Bill Hays posted a video on using Top Slots at this link. Scroll down until you find Bill's posting.
http://slingshotforu...recurve-hunter/

It's easy to use Top Slots. Roll the end of the band, stretch band sideways, insert into slot, let go of band. On my last attachment I used one extra layer of latex in the fold rather than rolling the end. It's holding fine. As you will see in the pics, I left some extra latex so I can re-use the bands when they break. Have a look at the various pics above and you should be able to see the rolled band ends in the top slots. Roger has some good close-up pics on his web sight that might help you understand the Top Slot attachment. http://www.footbridg...Spectraply.html ... also check out his recent video on Top Slots http://slingshotforum.com/topic/15617-how-to-setup-bands-and-tubes-on-the-top-slot-setup/

Top Slots are a good remedy for handslaps. The bands recoil straight back rather than flying over the fork tips and back at your fingers. You can still use the fork tops to aim, just like regular OTT attachment.

The "con" would be the lack of variety in bands/tubes that can be used. If you have slots cut for .030" latex then 1/16" gum rubber won't fit. I doubt that .050" would fit either. You have to cut the slots for the bands. I mainly use .030" so this isn't a concern for me.

Cheers,
Northerner


----------



## Kipken

I've used TB Gold to Tex's latex with no modifications of the slot.. Here are my two beauties set up with Tubes, the Recurve Hunter is a double slot TTF shooter and the LongBow Hunter is the Topslot configuration...They both shoot fantastic, my Two favorite slingshots
Kip


----------



## ReggieK

I just received my Recurve Hunter in the mail today. Roger got it to me so quickly I was not expecting it. I had to test it immediately , so I went to my makeshift range and BLAM! BLAM! I can not believe the natural accuracy. After shooting 50 rounds or so I put the slingshot down for the day. I got to thinking about all the bulls eyes I had been shooting with the Recurve Hunter and I began to doubt my memory. So I went back to shoot some more. The same thing happened. This shooter makes me look like a real pro. How can this be? Does anyone understand the physics of this design. I am no engineer, so I am having a hard time accepting the outstanding consistency I find here. I hope someone else has experienced this and will share they knowledge. I have collected many models of slingshots and I have some that I think are outstanding designs made with great care. None of them, however, makes me appear to be so good. Kudos to Roger and his absolutely fine work. ReggieK


----------



## Northerner

Hi Reggie,

I'll give my thoughts on the question.

REQUIRED TASK A: In the slingshot forum thread, can you rewrite the passage from "Top Slots are" up to and including "concern for me.", changing "handslaps" to "hand slaps"?
REQUIRED TASK B: Can you write the next part of the slingshot forum thread, picking up after its final sentence?

STORED DATA:
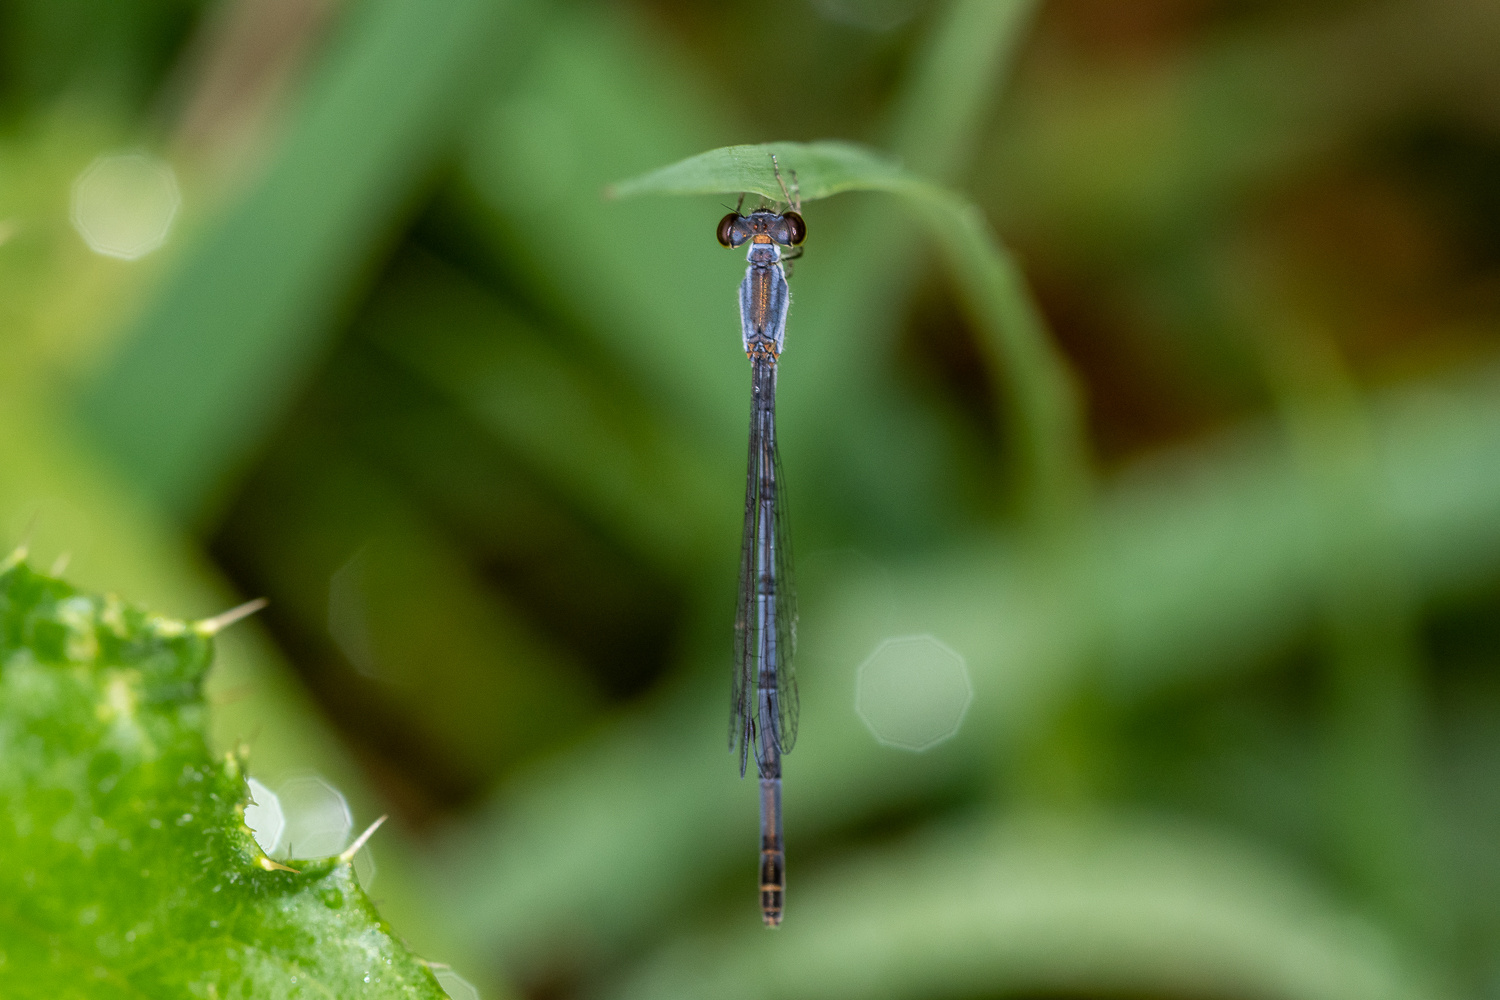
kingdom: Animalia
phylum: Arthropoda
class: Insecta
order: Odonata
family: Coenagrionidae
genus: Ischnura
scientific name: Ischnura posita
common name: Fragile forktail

FINAL ANSWER A:
Top Slots are a good remedy for hand slaps. The bands recoil straight back rather than flying over the fork tips and back at your fingers. You can still use the fork tops to aim, just like regular OTT attachment.

The "con" would be the lack of variety in bands/tubes that can be used. If you have slots cut for .030" latex then 1/16" gum rubber won't fit. I doubt that .050" would fit either. You have to cut the slots for the bands. I mainly use .030" so this isn't a concern for me.

FINAL ANSWER B:
The Wingshooter Recurve and Longbow Hunters are designed as straight wrist shooters. They force the shooter to point the frame. The hand position is the the same as if you point your finger at an object in front of you. It's a natural position for accuracy. The position is obviously similar to a target recurve bow grip. You don't have to deal with a bent wrist or flipping. I find myself pushing the frame towards the target which helps maintain back tension and aids in accuracy. Over the last couple of months, my Wingshooter Longbow Hunter has seen more use than all my other slingshots combined.

I shot 50 consecutive balls with my Longbow Hunter this afternoon. No rest between shots and all shots on the same cardboard target at 9 yards. I had 3 flyers that were caused by a muscle twitch just before letting go of pouch (my fault). The other 47 shots went into a group that was 3 7/8" high and 3 1/4" wide. I'm not a great shot but I was happy with the grouping. Many shots went into a large ragged hole.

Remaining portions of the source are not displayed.